Arrivi, scendi e cerchi equilibrio tra ciottoli disordinati e fili d’erba umidiccia. A destra, il giardino degli alberi di melo dà le spalle ad una fila di case basse coi cancelli in legno, tutti colorati pastello. Rosso, verde, arancio e le finestre celesti. Un vecchietto con pochi denti scuote sassolini e ti sorride.
Sei il benvenuto.

È marzo, probabile cominci a piovere: quando piove a São José succedono cose molto speciali. Dietro al parco, in uno di quei vicoli che sbuca quasi sempre sullo sterrato, c’è una squadra di muratori in abiti da lavoro. Tutt’intorno è musica, e risate, e naturalmente cachaça.
In Brasile, a marzo, le case in costruzione devono esser pronte: amante languida quanto infida, l’estate scivola via all’improvviso e cede il passo alla stagione delle piogge. Ah, quelle piogge lì…

São José do Vale do Rio Preto


Perciò bisogna completare il tetto o, come dicono a São José, la Cumeeira, con quella cadenza che non sai se parlino, cantino o stiano facendo l’amore. Quando hai finito il tetto, la casa è pronta. E allora il quartiere scende in strada, la musica invade gli isolati e la Brahma rischiara le voci. La Festa da Cumeeira è sintesi delicata e profonda della spiritualità del popolo brasiliano, che sublima nella goccia di malinconia in quegli occhi comunque sorridenti.

★ ★ ★ ★ ★ ★ ★

■ Compito 1
Duplica fedelmente i record dalla loro prima riga fino alla riga che contiene "v(-28.83, 28.83) *", inclusa, lasciando fuori le immagini.

■ Record forniti
★ ★ ★ ★ ★ ★ ★

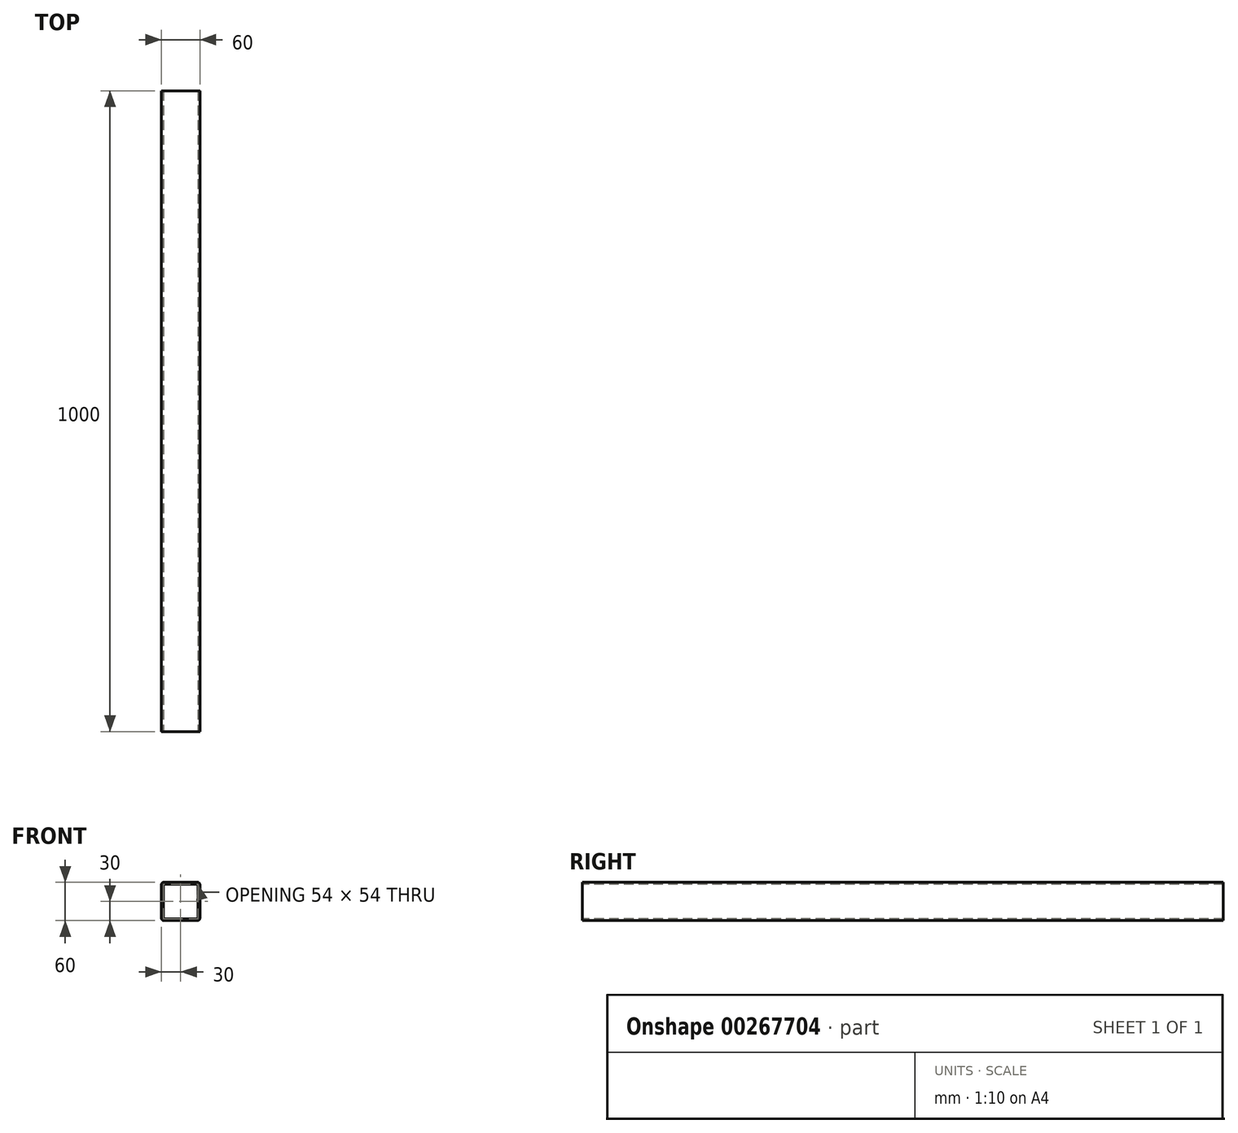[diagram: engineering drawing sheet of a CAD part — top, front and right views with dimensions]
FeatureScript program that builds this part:
annotation { "Feature Type Name" : "Feature", "Feature Type Description" : "" }
export const myFeature = defineFeature(function(context is Context, id is Id, definition is map)
    precondition{}
    {
        {
            var Q0;
            Q0=qCreatedBy(makeId("Front.planeOp"),FACE);
            var sketch = newSketch(context, id + "F0", { "sketchPlane" : qUnion([Q0])});
            skLineSegment(sketch, "E0.bottom", {"start": v(26, -30) * mm, "end": v(-26, -30) * mm});
            skLineSegment(sketch, "E0.top", {"start": v(26, 30) * mm, "end": v(-26, 30) * mm});
            skLineSegment(sketch, "E0.left", {"start": v(30, -26) * mm, "end": v(30, 26) * mm});
            skLineSegment(sketch, "E0.right", {"start": v(-30, -26) * mm, "end": v(-30, 26) * mm});
            skPoint(sketch, "E0.middle", {"position": v(0, 0) * mm});
            skPoint(sketch, "E1.visualSharp", {"position": v(-30, 30) * mm});
            skArc(sketch, "E1.filletArc", {"start": v(-26, 30) * mm, "mid": v(-28.83, 28.83) * mm, "end": v(-30, 26) * mm});
            skPoint(sketch, "E2.visualSharp", {"position": v(30, 30) * mm});
            skArc(sketch, "E2.filletArc", {"start": v(30, 26) * mm, "mid": v(28.83, 28.83) * mm, "end": v(26, 30) * mm});
            skPoint(sketch, "E3.visualSharp", {"position": v(30, -30) * mm});
            skArc(sketch, "E3.filletArc", {"start": v(26, -30) * mm, "mid": v(28.83, -28.83) * mm, "end": v(30, -26) * mm});
            skPoint(sketch, "E4.visualSharp", {"position": v(-30, -30) * mm});
            skArc(sketch, "E4.filletArc", {"start": v(-30, -26) * mm, "mid": v(-28.83, -28.83) * mm, "end": v(-26, -30) * mm});
            skArc(sketch, "E5.0", {"start": v(-27, -26) * mm, "mid": v(-26.7, -26.7) * mm, "end": v(-26, -27) * mm});
            skLineSegment(sketch, "E5.1", {"start": v(26, -27) * mm, "end": v(-26, -27) * mm});
            skLineSegment(sketch, "E5.2", {"start": v(-27, -26) * mm, "end": v(-27, 26) * mm});
            skArc(sketch, "E5.3", {"start": v(26, -27) * mm, "mid": v(26.7, -26.7) * mm, "end": v(27, -26) * mm});
            skArc(sketch, "E5.4", {"start": v(-26, 27) * mm, "mid": v(-26.7, 26.7) * mm, "end": v(-27, 26) * mm});
            skLineSegment(sketch, "E5.5", {"start": v(26, 27) * mm, "end": v(-26, 27) * mm});
            skArc(sketch, "E5.6", {"start": v(27, 26) * mm, "mid": v(26.7, 26.7) * mm, "end": v(26, 27) * mm});
            skLineSegment(sketch, "E5.7", {"start": v(27, -26) * mm, "end": v(27, 26) * mm});
            skSolve(sketch);
        }
        {
            var Q0;
            Q0=qSketchRegion(id+"F0",true);
            extrude(context, id + "F1", {"entities" : qUnion([Q0]), "oppositeDirection" : true, "depth" : 1000 * mm});
        }
    });
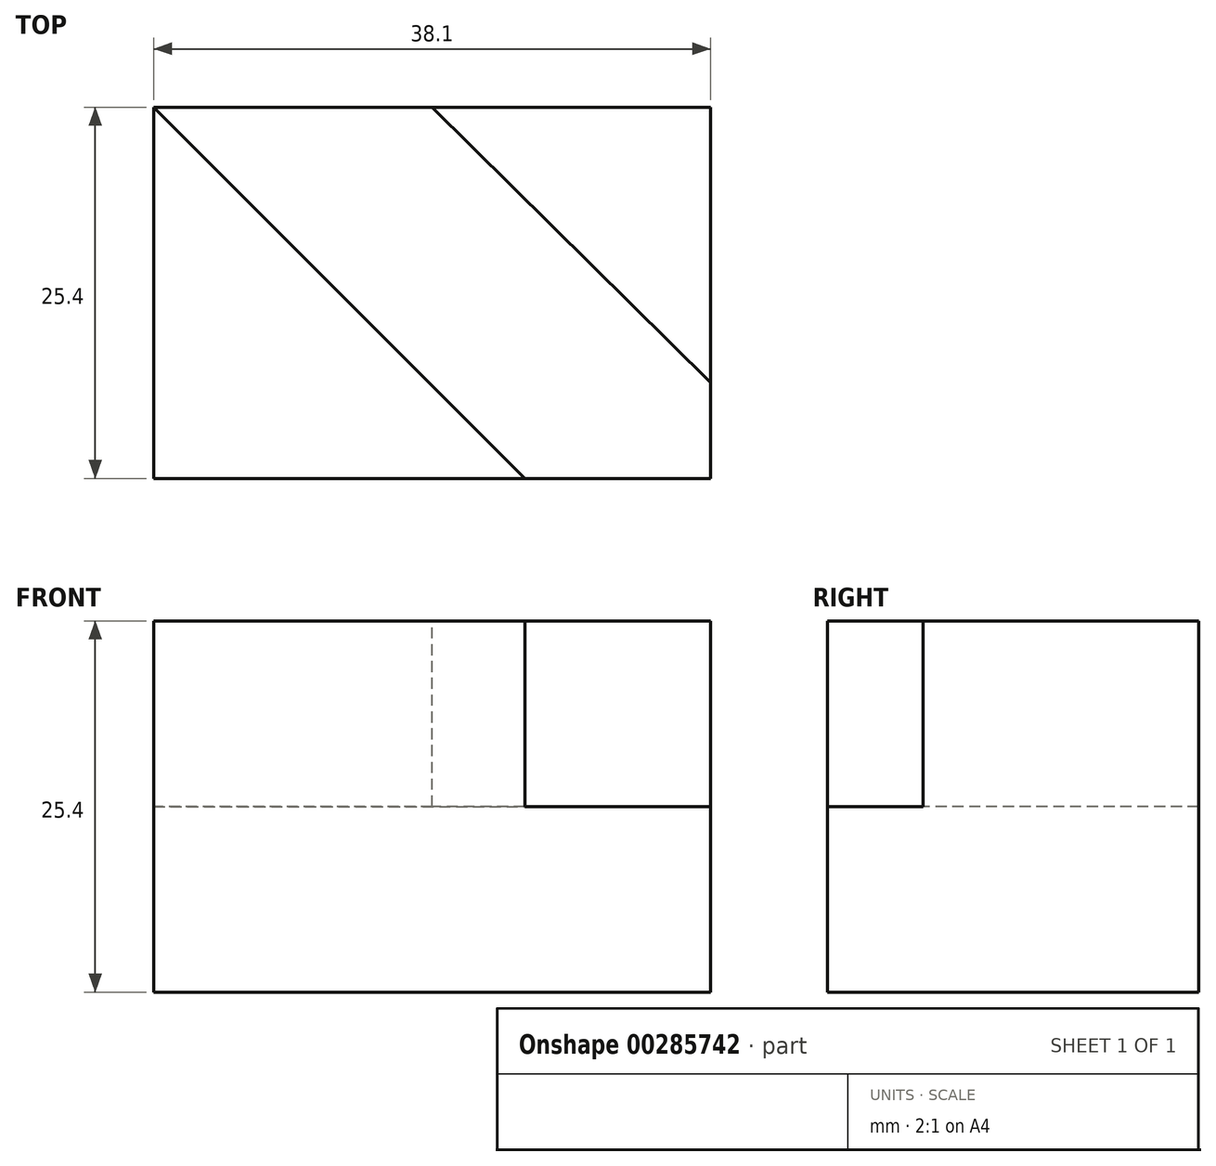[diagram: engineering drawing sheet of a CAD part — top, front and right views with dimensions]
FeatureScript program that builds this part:
annotation { "Feature Type Name" : "Feature", "Feature Type Description" : "" }
export const myFeature = defineFeature(function(context is Context, id is Id, definition is map)
    precondition{}
    {
        {
            var Q0;
            Q0=qCreatedBy(makeId("Front.planeOp"),FACE);
            var sketch = newSketch(context, id + "F0", { "sketchPlane" : qUnion([Q0])});
            skLineSegment(sketch, "E0", {"start": v(0, 0) * mm, "end": v(38.1, 0) * mm});
            skLineSegment(sketch, "E1", {"start": v(38.1, 0) * mm, "end": v(38.1, 25.4) * mm});
            skLineSegment(sketch, "E2", {"start": v(38.1, 25.4) * mm, "end": v(0, 25.4) * mm});
            skLineSegment(sketch, "E3", {"start": v(0, 25.4) * mm, "end": v(0, 0) * mm});
            skSolve(sketch);
        }
        {
            var Q0;
            Q0 = qSketchRegion(id + "F0", true);
            extrude(context, id + "F1", {"entities" : qUnion([Q0]), "depth" : 25.4 * mm});
        }
        {
            var Q0;
            Q0=makeQuery(id+"F1.opExtrude","SWEPT_FACE",FACE,{"disambiguationData":[OSD([sQuery(id+"F0.wireOp",EDGE,"E2")])]});
            var sketch = newSketch(context, id + "F2", { "sketchPlane" : qUnion([Q0])});
            skLineSegment(sketch, "E4", {"start": v(38.1, -25.4) * mm, "end": v(25.4, -25.4) * mm});
            skLineSegment(sketch, "E5", {"start": v(25.4, -25.4) * mm, "end": v(38.1, -25.4) * mm});
            skLineSegment(sketch, "E6", {"start": v(0, 0) * mm, "end": v(25.4, -25.4) * mm});
            skLineSegment(sketch, "E7", {"start": v(0, 0) * mm, "end": v(19.05, 0) * mm});
            skLineSegment(sketch, "E8", {"start": v(38.1, -25.4) * mm, "end": v(38.1, -18.84) * mm});
            skLineSegment(sketch, "E9", {"start": v(38.1, -18.84) * mm, "end": v(19.05, 0) * mm});
            skSolve(sketch);
        }
        {
            var Q0;
            Q0 = qSketchRegion(id + "F2", true);
            extrude(context, id + "F3", {"entities" : qUnion([Q0]), "operationType" : NewBodyOperationType.REMOVE, "oppositeDirection" : true, "depth" : 12.7 * mm});
        }
    });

★ ★ ★ ★ ★ ★ ★

■ Compito 2
Trascrivi parola per parola il brano del testo su São José che comincia con "Arrivi, scendi e" e si chiude con "e naturalmente cachaça.".

■ Soluzione completa 1
[diagram: engineering drawing sheet of a CAD part — top, front and right views with dimensions]
FeatureScript program that builds this part:
annotation { "Feature Type Name" : "Feature", "Feature Type Description" : "" }
export const myFeature = defineFeature(function(context is Context, id is Id, definition is map)
    precondition{}
    {
        {
            var Q0;
            Q0=qCreatedBy(makeId("Front.planeOp"),FACE);
            var sketch = newSketch(context, id + "F0", { "sketchPlane" : qUnion([Q0])});
            skLineSegment(sketch, "E0.bottom", {"start": v(26, -30) * mm, "end": v(-26, -30) * mm});
            skLineSegment(sketch, "E0.top", {"start": v(26, 30) * mm, "end": v(-26, 30) * mm});
            skLineSegment(sketch, "E0.left", {"start": v(30, -26) * mm, "end": v(30, 26) * mm});
            skLineSegment(sketch, "E0.right", {"start": v(-30, -26) * mm, "end": v(-30, 26) * mm});
            skPoint(sketch, "E0.middle", {"position": v(0, 0) * mm});
            skPoint(sketch, "E1.visualSharp", {"position": v(-30, 30) * mm});
            skArc(sketch, "E1.filletArc", {"start": v(-26, 30) * mm, "mid": v(-28.83, 28.83) * mm, "end": v(-30, 26) * mm});

■ Soluzione completa 2
Arrivi, scendi e cerchi equilibrio tra ciottoli disordinati e fili d’erba umidiccia. A destra, il giardino degli alberi di melo dà le spalle ad una fila di case basse coi cancelli in legno, tutti colorati pastello. Rosso, verde, arancio e le finestre celesti. Un vecchietto con pochi denti scuote sassolini e ti sorride.
Sei il benvenuto.

È marzo, probabile cominci a piovere: quando piove a São José succedono cose molto speciali. Dietro al parco, in uno di quei vicoli che sbuca quasi sempre sullo sterrato, c’è una squadra di muratori in abiti da lavoro. Tutt’intorno è musica, e risate, e naturalmente cachaça.